Data for processing:
=== Section Start ===

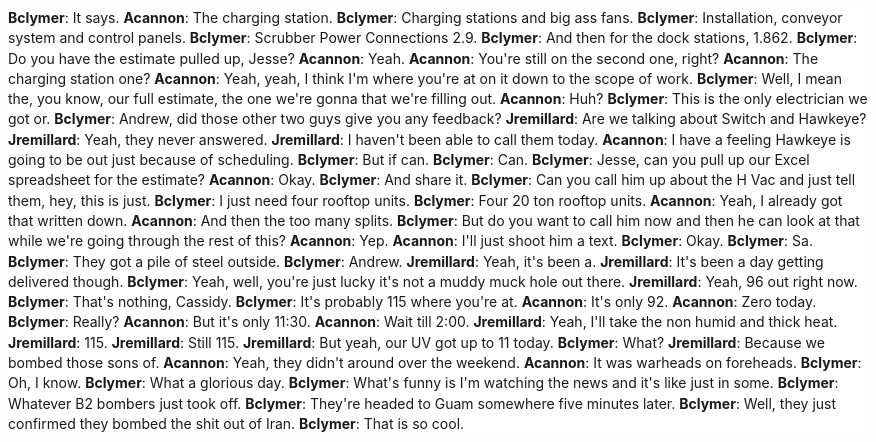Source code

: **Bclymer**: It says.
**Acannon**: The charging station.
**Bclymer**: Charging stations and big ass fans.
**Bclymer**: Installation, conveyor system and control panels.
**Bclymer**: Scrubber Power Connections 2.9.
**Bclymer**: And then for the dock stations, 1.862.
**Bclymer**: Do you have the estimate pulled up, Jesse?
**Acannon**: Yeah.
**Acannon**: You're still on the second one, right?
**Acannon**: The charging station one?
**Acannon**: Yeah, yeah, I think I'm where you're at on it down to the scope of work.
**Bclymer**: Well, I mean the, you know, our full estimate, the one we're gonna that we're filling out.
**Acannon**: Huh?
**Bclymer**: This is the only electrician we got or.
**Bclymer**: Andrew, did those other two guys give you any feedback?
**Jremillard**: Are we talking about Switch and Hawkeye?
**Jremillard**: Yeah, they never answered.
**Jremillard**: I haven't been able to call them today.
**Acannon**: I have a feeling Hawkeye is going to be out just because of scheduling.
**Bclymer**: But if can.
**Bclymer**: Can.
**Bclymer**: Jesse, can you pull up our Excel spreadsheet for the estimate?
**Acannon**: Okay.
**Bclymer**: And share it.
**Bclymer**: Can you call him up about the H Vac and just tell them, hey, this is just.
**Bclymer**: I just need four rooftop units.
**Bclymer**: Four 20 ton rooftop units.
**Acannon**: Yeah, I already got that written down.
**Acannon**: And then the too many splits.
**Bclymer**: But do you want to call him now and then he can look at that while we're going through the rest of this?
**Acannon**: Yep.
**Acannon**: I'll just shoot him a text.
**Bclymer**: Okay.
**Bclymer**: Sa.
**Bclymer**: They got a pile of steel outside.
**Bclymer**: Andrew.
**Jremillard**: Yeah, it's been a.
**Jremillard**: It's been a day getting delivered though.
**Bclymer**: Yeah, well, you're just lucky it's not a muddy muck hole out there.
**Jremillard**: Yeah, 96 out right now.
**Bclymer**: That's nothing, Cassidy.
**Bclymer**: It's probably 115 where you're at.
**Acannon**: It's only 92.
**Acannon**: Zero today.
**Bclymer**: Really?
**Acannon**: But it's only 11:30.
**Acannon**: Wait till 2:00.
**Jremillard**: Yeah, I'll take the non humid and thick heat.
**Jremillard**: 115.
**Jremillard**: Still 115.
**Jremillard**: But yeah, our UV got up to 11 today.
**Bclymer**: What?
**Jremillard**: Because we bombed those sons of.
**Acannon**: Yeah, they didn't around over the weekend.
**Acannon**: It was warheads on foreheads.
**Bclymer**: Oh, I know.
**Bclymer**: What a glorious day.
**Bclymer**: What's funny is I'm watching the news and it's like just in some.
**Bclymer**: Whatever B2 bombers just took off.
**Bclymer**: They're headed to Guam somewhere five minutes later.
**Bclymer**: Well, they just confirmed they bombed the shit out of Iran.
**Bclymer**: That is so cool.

=== Section End ===

Action item: From the material above, copy out every line that contains the string "them".

Result for this task:
**Jremillard**: I haven't been able to call them today.
**Bclymer**: Can you call him up about the H Vac and just tell them, hey, this is just.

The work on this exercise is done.